Kent, who has in the past worked primarily with black, earth tones and stark white, seemingly has challenged herself to break free from the restrictions of this palette. In these new works she has chosen a palette that begins with primary and secondary colors then diverges from that path by introducing sumptuous pistachios and hot pinks into the scheme.

In the past, her large, box-like forms protruded roughly four to six inches from the wall and featured sensuous, rough, waxy surfaces that beckon to touch. Now Kent one-ups them by adding even more paint that makes each piece reminiscent of a fluorescent oak tree. The abundance of oil paint permeates the room adding to the experience.

For Kent, the box-like forms are intended to work in harmony with the square architectural spaces that we call home. The serial motif employed in this series takes on a Doric sensibility when displayed one next to the other as they were in this show further exemplifying their architectonic qualities.

Ironically, if there was a negative to this show, it was the manner in which they were displayed. There were far too many works in this show and they had a tendency to fight one another for attention. Also, the symmetry between the works was skewed due to some poor placement.
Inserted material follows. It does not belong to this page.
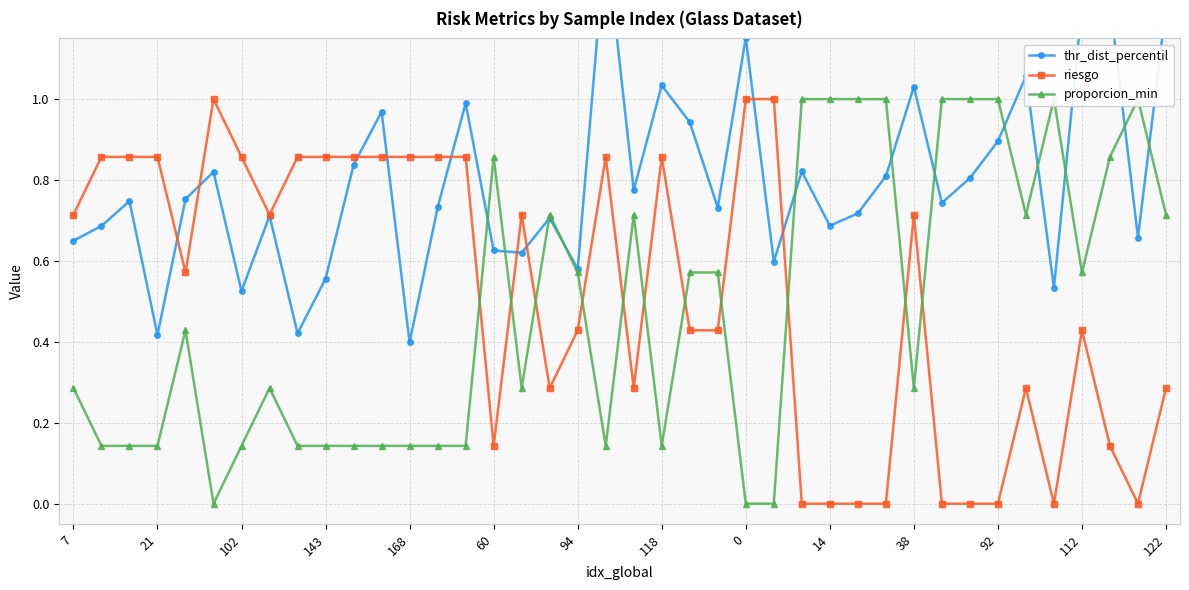

True or false: riesgo has more than 1 interior local peaks.

True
In strictly mathematical terms there could have been an equivalence achieved based soley on the number of pieces of similar dimension. Though "equivalence" may not have been the intention here, the aesthetic quality of the show as a whole seemed to call for it. This is an important point for any exhibiting artist to consider.

It will be interesting to see where Kent goes from here as she explores the possibilities of surface, presentation, and place.